## start SOURCE MATERIAL

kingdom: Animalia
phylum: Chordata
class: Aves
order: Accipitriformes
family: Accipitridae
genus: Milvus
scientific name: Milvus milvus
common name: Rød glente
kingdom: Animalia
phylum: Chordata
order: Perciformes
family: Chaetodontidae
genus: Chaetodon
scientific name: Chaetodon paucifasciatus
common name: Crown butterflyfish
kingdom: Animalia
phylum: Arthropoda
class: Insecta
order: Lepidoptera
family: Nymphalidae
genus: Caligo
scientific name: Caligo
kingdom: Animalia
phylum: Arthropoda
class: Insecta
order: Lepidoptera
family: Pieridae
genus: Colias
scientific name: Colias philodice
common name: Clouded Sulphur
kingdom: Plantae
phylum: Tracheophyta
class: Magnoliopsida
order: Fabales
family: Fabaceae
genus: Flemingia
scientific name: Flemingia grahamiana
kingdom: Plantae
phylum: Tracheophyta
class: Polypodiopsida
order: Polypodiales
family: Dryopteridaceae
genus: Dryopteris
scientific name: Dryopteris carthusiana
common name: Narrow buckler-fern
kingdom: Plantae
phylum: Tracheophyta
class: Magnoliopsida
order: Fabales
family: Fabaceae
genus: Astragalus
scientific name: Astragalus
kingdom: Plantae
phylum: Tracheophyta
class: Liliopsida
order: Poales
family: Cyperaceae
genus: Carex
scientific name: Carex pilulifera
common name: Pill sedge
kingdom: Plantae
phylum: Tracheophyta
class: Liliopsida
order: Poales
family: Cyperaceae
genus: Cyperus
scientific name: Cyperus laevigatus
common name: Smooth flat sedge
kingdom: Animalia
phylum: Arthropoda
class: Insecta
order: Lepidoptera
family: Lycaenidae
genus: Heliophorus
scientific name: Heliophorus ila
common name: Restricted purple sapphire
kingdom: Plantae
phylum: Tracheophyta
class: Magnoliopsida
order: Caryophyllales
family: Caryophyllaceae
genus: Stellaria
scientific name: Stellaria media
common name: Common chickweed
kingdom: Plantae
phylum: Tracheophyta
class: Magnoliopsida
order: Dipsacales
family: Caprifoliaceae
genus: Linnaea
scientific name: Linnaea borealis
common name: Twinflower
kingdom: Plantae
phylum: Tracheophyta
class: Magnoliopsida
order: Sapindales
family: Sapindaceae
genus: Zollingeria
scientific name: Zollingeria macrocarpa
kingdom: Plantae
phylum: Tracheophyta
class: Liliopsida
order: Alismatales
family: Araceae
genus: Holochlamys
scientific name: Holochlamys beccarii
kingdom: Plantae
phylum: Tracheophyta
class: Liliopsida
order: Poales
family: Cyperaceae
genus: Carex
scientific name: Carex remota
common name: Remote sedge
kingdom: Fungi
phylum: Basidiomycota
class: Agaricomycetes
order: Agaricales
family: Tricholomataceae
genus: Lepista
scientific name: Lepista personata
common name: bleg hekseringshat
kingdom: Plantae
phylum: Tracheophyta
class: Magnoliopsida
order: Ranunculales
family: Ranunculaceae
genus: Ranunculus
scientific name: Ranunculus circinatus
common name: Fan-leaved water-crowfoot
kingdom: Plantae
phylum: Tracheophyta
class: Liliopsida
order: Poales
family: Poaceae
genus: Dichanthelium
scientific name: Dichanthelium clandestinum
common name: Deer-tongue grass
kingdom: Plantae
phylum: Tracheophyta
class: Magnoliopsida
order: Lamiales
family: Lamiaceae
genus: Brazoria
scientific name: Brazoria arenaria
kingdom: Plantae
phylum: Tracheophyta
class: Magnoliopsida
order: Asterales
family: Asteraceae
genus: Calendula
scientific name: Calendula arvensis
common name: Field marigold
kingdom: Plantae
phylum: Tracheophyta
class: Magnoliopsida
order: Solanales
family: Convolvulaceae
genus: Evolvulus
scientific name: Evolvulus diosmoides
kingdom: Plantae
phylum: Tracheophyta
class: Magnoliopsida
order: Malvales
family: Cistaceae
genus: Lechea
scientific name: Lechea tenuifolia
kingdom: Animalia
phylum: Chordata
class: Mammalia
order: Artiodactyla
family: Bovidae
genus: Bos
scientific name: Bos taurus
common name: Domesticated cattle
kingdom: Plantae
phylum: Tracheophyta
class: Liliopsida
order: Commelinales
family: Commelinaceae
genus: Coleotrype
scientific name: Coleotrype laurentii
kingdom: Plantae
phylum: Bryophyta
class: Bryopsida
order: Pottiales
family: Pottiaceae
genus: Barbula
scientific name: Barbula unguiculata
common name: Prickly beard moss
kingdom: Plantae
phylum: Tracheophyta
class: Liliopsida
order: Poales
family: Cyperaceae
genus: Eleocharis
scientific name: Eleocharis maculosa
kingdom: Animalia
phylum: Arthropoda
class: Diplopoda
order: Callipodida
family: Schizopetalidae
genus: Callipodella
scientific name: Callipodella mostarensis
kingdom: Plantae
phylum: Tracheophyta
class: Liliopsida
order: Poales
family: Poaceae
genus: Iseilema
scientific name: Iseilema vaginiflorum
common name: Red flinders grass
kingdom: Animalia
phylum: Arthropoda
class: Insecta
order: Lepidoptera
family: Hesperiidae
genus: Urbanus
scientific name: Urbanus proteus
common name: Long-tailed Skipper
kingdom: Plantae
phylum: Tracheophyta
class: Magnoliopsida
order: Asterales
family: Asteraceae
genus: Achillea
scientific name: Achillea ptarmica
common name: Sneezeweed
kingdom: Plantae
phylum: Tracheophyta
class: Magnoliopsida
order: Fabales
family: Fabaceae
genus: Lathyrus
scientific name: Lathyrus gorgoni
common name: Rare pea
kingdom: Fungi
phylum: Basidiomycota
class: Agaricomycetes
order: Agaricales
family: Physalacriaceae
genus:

## end SOURCE MATERIAL

» GOAL OF THE EXERCISE
Rewrite every line from all of the records above as one numbered list, leaving out any blank lines.

» RIGHT ANSWER
1. kingdom: Animalia
2. phylum: Chordata
3. class: Aves
4. order: Accipitriformes
5. family: Accipitridae
6. genus: Milvus
7. scientific name: Milvus milvus
8. common name: Rød glente
9. kingdom: Animalia
10. phylum: Chordata
11. order: Perciformes
12. family: Chaetodontidae
13. genus: Chaetodon
14. scientific name: Chaetodon paucifasciatus
15. common name: Crown butterflyfish
16. kingdom: Animalia
17. phylum: Arthropoda
18. class: Insecta
19. order: Lepidoptera
20. family: Nymphalidae
21. genus: Caligo
22. scientific name: Caligo
23. kingdom: Animalia
24. phylum: Arthropoda
25. class: Insecta
26. order: Lepidoptera
27. family: Pieridae
28. genus: Colias
29. scientific name: Colias philodice
30. common name: Clouded Sulphur
31. kingdom: Plantae
32. phylum: Tracheophyta
33. class: Magnoliopsida
34. order: Fabales
35. family: Fabaceae
36. genus: Flemingia
37. scientific name: Flemingia grahamiana
38. kingdom: Plantae
39. phylum: Tracheophyta
40. class: Polypodiopsida
41. order: Polypodiales
42. family: Dryopteridaceae
43. genus: Dryopteris
44. scientific name: Dryopteris carthusiana
45. common name: Narrow buckler-fern
46. kingdom: Plantae
47. phylum: Tracheophyta
48. class: Magnoliopsida
49. order: Fabales
50. family: Fabaceae
51. genus: Astragalus
52. scientific name: Astragalus
53. kingdom: Plantae
54. phylum: Tracheophyta
55. class: Liliopsida
56. order: Poales
57. family: Cyperaceae
58. genus: Carex
59. scientific name: Carex pilulifera
60. common name: Pill sedge
61. kingdom: Plantae
62. phylum: Tracheophyta
63. class: Liliopsida
64. order: Poales
65. family: Cyperaceae
66. genus: Cyperus
67. scientific name: Cyperus laevigatus
68. common name: Smooth flat sedge
69. kingdom: Animalia
70. phylum: Arthropoda
71. class: Insecta
72. order: Lepidoptera
73. family: Lycaenidae
74. genus: Heliophorus
75. scientific name: Heliophorus ila
76. common name: Restricted purple sapphire
77. kingdom: Plantae
78. phylum: Tracheophyta
79. class: Magnoliopsida
80. order: Caryophyllales
81. family: Caryophyllaceae
82. genus: Stellaria
83. scientific name: Stellaria media
84. common name: Common chickweed
85. kingdom: Plantae
86. phylum: Tracheophyta
87. class: Magnoliopsida
88. order: Dipsacales
89. family: Caprifoliaceae
90. genus: Linnaea
91. scientific name: Linnaea borealis
92. common name: Twinflower
93. kingdom: Plantae
94. phylum: Tracheophyta
95. class: Magnoliopsida
96. order: Sapindales
97. family: Sapindaceae
98. genus: Zollingeria
99. scientific name: Zollingeria macrocarpa
100. kingdom: Plantae
101. phylum: Tracheophyta
102. class: Liliopsida
103. order: Alismatales
104. family: Araceae
105. genus: Holochlamys
106. scientific name: Holochlamys beccarii
107. kingdom: Plantae
108. phylum: Tracheophyta
109. class: Liliopsida
110. order: Poales
111. family: Cyperaceae
112. genus: Carex
113. scientific name: Carex remota
114. common name: Remote sedge
115. kingdom: Fungi
116. phylum: Basidiomycota
117. class: Agaricomycetes
118. order: Agaricales
119. family: Tricholomataceae
120. genus: Lepista
121. scientific name: Lepista personata
122. common name: bleg hekseringshat
123. kingdom: Plantae
124. phylum: Tracheophyta
125. class: Magnoliopsida
126. order: Ranunculales
127. family: Ranunculaceae
128. genus: Ranunculus
129. scientific name: Ranunculus circinatus
130. common name: Fan-leaved water-crowfoot
131. kingdom: Plantae
132. phylum: Tracheophyta
133. class: Liliopsida
134. order: Poales
135. family: Poaceae
136. genus: Dichanthelium
137. scientific name: Dichanthelium clandestinum
138. common name: Deer-tongue grass
139. kingdom: Plantae
140. phylum: Tracheophyta
141. class: Magnoliopsida
142. order: Lamiales
143. family: Lamiaceae
144. genus: Brazoria
145. scientific name: Brazoria arenaria
146. kingdom: Plantae
147. phylum: Tracheophyta
148. class: Magnoliopsida
149. order: Asterales
150. family: Asteraceae
151. genus: Calendula
152. scientific name: Calendula arvensis
153. common name: Field marigold
154. kingdom: Plantae
155. phylum: Tracheophyta
156. class: Magnoliopsida
157. order: Solanales
158. family: Convolvulaceae
159. genus: Evolvulus
160. scientific name: Evolvulus diosmoides
161. kingdom: Plantae
162. phylum: Tracheophyta
163. class: Magnoliopsida
164. order: Malvales
165. family: Cistaceae
166. genus: Lechea
167. scientific name: Lechea tenuifolia
168. kingdom: Animalia
169. phylum: Chordata
170. class: Mammalia
171. order: Artiodactyla
172. family: Bovidae
173. genus: Bos
174. scientific name: Bos taurus
175. common name: Domesticated cattle
176. kingdom: Plantae
177. phylum: Tracheophyta
178. class: Liliopsida
179. order: Commelinales
180. family: Commelinaceae
181. genus: Coleotrype
182. scientific name: Coleotrype laurentii
183. kingdom: Plantae
184. phylum: Bryophyta
185. class: Bryopsida
186. order: Pottiales
187. family: Pottiaceae
188. genus: Barbula
189. scientific name: Barbula unguiculata
190. common name: Prickly beard moss
191. kingdom: Plantae
192. phylum: Tracheophyta
193. class: Liliopsida
194. order: Poales
195. family: Cyperaceae
196. genus: Eleocharis
197. scientific name: Eleocharis maculosa
198. kingdom: Animalia
199. phylum: Arthropoda
200. class: Diplopoda
201. order: Callipodida
202. family: Schizopetalidae
203. genus: Callipodella
204. scientific name: Callipodella mostarensis
205. kingdom: Plantae
206. phylum: Tracheophyta
207. class: Liliopsida
208. order: Poales
209. family: Poaceae
210. genus: Iseilema
211. scientific name: Iseilema vaginiflorum
212. common name: Red flinders grass
213. kingdom: Animalia
214. phylum: Arthropoda
215. class: Insecta
216. order: Lepidoptera
217. family: Hesperiidae
218. genus: Urbanus
219. scientific name: Urbanus proteus
220. common name: Long-tailed Skipper
221. kingdom: Plantae
222. phylum: Tracheophyta
223. class: Magnoliopsida
224. order: Asterales
225. family: Asteraceae
226. genus: Achillea
227. scientific name: Achillea ptarmica
228. common name: Sneezeweed
229. kingdom: Plantae
230. phylum: Tracheophyta
231. class: Magnoliopsida
232. order: Fabales
233. family: Fabaceae
234. genus: Lathyrus
235. scientific name: Lathyrus gorgoni
236. common name: Rare pea
237. kingdom: Fungi
238. phylum: Basidiomycota
239. class: Agaricomycetes
240. order: Agaricales
241. family: Physalacriaceae
242. genus:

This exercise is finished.